WHAT IS REQUIRED ▸ Please edit the Tough Mudder interview from "This year in" to "Tough Mudder challenge?", swapping "reckons" for "believes".
(SELECTED EXCERPT begins)
Will Dean, the founder of endurance event Tough Mudder, speaks with James Cooney about the fitness appeal of ice baths, electric shocks and tear gas.
Everywhere you look people are doing functional fitness activities. Whether it be boot camps on beaches or push-ups in parks, people are moving away from the barbells and using their own bodyweight to workout. CrossFit, hot yoga and old school calisthenics training have all become quite common and so have obstacle course endurance, races like Tough Mudder.
This year in Australia alone between 30-50,000 people will be participating in Tough Mudder races. And the brain behind the events, Will Dean, reckons it’s got a lot to do with being part of something bigger than yourself. “CrossFit, Zumba and boot camps are very much about being part of a team — and I think this, combined with functional fitness, is what are making them and Tough Mudder so popular.”
What inspired you to create the Tough Mudder challenge?
Years ago I did a triathlon and as I was coming off the swim leg, I turned to the guy next to me and asked him if he could help me with my zipper, which had jammed. I asked him if he could pull on it and he said no. I thought it was weird because it was a non-competitive event and this guy didn’t want to spare three seconds! I wanted to create an event that was more about team and where the race element was almost irrelevant; create something that’s a challenge, not a race. I’m not normally a subscriber to pop psychology, but if you are the sort of person who holds the door open for people, you’re statistically likely to be a happier person. These small acts of kindness make people feel good, and people feel good for being helped. It’s the same with Tough Mudder; everybody helps each other.
(SELECTED EXCERPT ends)
(GIVEN ENTRIES begins)
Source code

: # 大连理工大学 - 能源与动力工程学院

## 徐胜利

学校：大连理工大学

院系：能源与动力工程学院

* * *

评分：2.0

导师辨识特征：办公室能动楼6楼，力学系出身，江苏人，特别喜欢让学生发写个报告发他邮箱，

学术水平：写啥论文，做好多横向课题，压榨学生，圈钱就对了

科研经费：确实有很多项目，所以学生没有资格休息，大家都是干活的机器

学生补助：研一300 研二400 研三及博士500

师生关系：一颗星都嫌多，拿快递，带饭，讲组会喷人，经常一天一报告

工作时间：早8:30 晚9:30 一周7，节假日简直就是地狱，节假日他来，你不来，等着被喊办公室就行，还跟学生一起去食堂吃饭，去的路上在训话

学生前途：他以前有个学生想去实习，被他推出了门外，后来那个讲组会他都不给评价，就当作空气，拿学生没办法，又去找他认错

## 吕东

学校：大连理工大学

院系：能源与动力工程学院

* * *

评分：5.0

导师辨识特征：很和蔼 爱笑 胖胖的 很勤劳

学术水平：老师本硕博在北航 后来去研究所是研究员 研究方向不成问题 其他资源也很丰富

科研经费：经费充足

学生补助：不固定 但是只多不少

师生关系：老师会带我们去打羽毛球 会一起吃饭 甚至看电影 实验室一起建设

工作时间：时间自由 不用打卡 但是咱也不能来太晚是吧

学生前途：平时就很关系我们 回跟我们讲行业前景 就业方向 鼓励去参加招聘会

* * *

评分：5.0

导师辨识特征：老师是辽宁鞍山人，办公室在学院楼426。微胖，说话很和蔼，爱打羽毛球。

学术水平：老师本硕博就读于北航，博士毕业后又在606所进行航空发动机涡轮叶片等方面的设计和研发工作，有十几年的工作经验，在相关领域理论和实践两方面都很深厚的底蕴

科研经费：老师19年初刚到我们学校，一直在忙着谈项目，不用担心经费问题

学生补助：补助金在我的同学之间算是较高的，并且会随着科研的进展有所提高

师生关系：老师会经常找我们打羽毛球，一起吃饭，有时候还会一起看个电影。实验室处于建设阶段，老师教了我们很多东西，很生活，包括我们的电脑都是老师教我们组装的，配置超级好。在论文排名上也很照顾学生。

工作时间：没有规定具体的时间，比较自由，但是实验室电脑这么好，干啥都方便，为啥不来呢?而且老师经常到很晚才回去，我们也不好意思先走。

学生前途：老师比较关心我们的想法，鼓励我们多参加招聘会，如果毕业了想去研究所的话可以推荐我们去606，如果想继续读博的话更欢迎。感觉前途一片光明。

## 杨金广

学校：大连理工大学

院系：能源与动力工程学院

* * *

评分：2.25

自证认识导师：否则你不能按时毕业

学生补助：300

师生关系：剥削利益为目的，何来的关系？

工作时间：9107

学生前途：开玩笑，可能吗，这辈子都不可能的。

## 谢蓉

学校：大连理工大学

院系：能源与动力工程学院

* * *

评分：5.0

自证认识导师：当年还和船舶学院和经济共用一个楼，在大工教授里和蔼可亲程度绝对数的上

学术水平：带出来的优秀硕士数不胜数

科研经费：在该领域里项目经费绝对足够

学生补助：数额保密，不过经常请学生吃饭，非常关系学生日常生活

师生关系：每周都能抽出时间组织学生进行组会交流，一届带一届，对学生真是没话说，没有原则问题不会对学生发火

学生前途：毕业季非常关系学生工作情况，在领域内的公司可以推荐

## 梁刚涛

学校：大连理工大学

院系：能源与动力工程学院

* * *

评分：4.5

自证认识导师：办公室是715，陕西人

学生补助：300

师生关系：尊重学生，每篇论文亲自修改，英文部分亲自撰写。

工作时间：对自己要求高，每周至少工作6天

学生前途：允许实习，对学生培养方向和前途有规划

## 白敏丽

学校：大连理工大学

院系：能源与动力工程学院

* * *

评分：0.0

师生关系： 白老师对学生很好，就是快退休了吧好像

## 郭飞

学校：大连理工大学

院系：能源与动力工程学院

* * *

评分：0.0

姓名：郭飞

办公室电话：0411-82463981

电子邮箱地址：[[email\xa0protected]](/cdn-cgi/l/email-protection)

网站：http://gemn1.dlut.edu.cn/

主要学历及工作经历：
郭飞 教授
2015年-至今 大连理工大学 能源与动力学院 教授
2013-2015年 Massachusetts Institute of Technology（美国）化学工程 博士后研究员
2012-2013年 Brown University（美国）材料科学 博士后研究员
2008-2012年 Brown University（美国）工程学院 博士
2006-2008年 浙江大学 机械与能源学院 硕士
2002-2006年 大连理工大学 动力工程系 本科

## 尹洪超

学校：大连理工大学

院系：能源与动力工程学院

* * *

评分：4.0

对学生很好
(GIVEN ENTRIES ends)
OUTPUT OF THE TASK ▸
This year in Australia alone between 30-50,000 people will be participating in Tough Mudder races. And the brain behind the events, Will Dean, believes it’s got a lot to do with being part of something bigger than yourself. “CrossFit, Zumba and boot camps are very much about being part of a team — and I think this, combined with functional fitness, is what are making them and Tough Mudder so popular.”
What inspired you to create the Tough Mudder challenge?